(Excerpt provided)
*-*-*

[[!meta copyright="Copyright © 2011 Free Software Foundation, Inc."]]

[[!meta license="""[[!toggle id="license" text="GFDL 1.2+"]][[!toggleable
id="license" text="Permission is granted to copy, distribute and/or modify this
document under the terms of the GNU Free Documentation License, Version 1.2 or
any later version published by the Free Software Foundation; with no Invariant
Sections, no Front-Cover Texts, and no Back-Cover Texts.  A copy of the license
is included in the section entitled [[GNU Free Documentation
License|/fdl]]."]]"""]]

[[!tag open_issue_gnumach]]

IRC, freenode, #hurd, 2011-10-16:

    <youpi> braunr: I realize that kmem_alloc_wired maps the allocated pages in
      the kernel map
    <youpi> it's a bit of a waste when my allocation is exactly a page size
    <youpi> is there a proper page allocation which would simply return its
      physical address?
    <youpi> pages returned by vm_page_grab  may get swapped out, right?
    <youpi> so could it be a matter of calling vm_page_alloc then vm_page_wire
      (with lock_queues held) ?
    <youpi> s/alloc/grab/
    <braunr> vm_page_grab() is only used at boot iirc
    <braunr> youpi: mapping allocated memory in the kernel map is normal, even
      if it's only a page
    <braunr> the allocated area usually gets merged with an existing
      vm_map_entry
    <braunr> youpi: also, i'm not sure about what you're trying to do here, so
      my answers may be out of scope :p
    <youpi> saving addressing space
    <youpi> with that scheme we're using twice as much addressing space for
      kernel buffers
    <braunr> kernel or user task ?

*-*-*

(Listing)
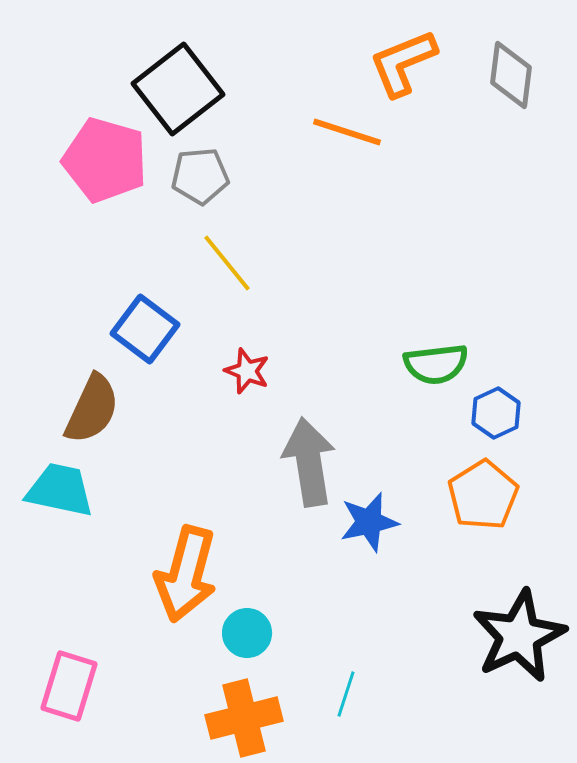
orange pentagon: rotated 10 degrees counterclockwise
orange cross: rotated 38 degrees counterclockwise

*-*-*

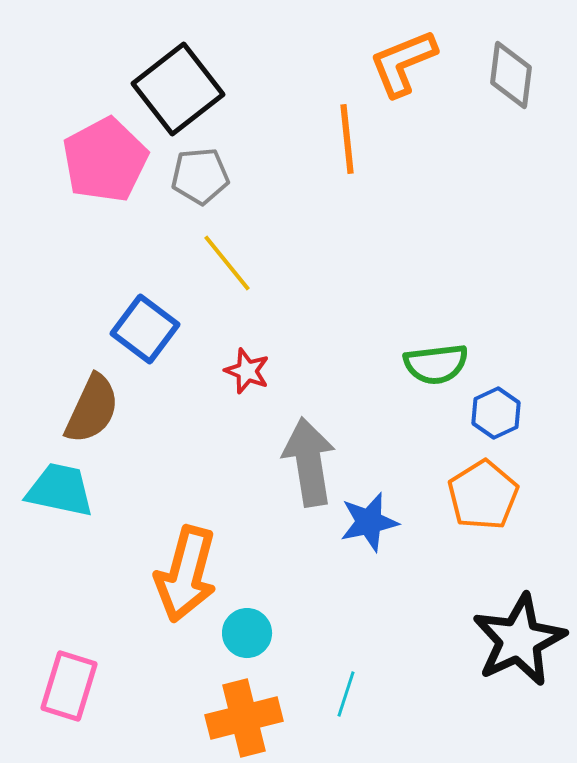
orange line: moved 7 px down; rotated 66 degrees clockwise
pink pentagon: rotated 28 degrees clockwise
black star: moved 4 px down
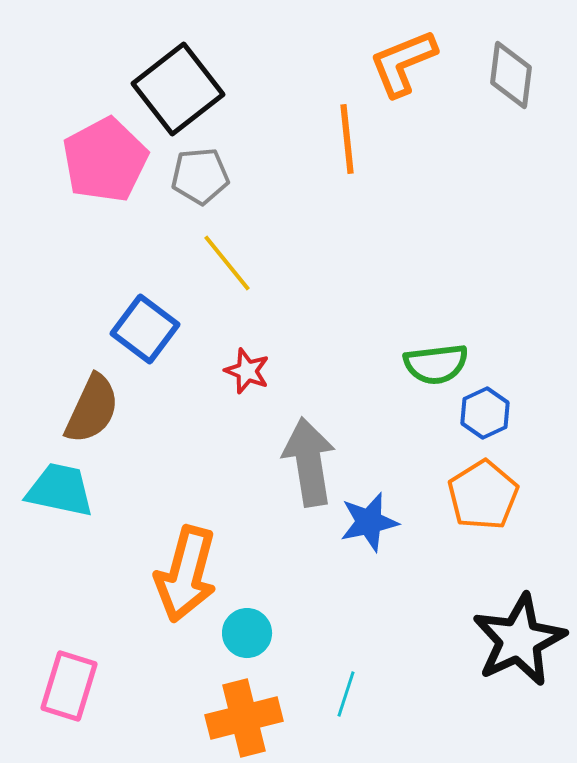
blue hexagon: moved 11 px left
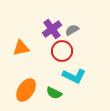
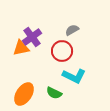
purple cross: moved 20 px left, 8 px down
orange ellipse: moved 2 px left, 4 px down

*-*-*

(Problems to solve)
#1 In the IRC log, replace "addressing space" with "address space" and write out the passage that begins at the words "<youpi> s/alloc/grab/" and stops after "user task ?".
#2 Please repeat the rows word for word, starting at the line that has "blue hexagon: moved 11 px left" and stopping after the line that has "orange ellipse: moved 2 px left, 4 px down", and leave out the picture lines.

(Answers per task)
#1
<youpi> s/alloc/grab/
    <braunr> vm_page_grab() is only used at boot iirc
    <braunr> youpi: mapping allocated memory in the kernel map is normal, even
      if it's only a page
    <braunr> the allocated area usually gets merged with an existing
      vm_map_entry
    <braunr> youpi: also, i'm not sure about what you're trying to do here, so
      my answers may be out of scope :p
    <youpi> saving address space
    <youpi> with that scheme we're using twice as much address space for
      kernel buffers
    <braunr> kernel or user task ?

#2
blue hexagon: moved 11 px left
purple cross: moved 20 px left, 8 px down
orange ellipse: moved 2 px left, 4 px down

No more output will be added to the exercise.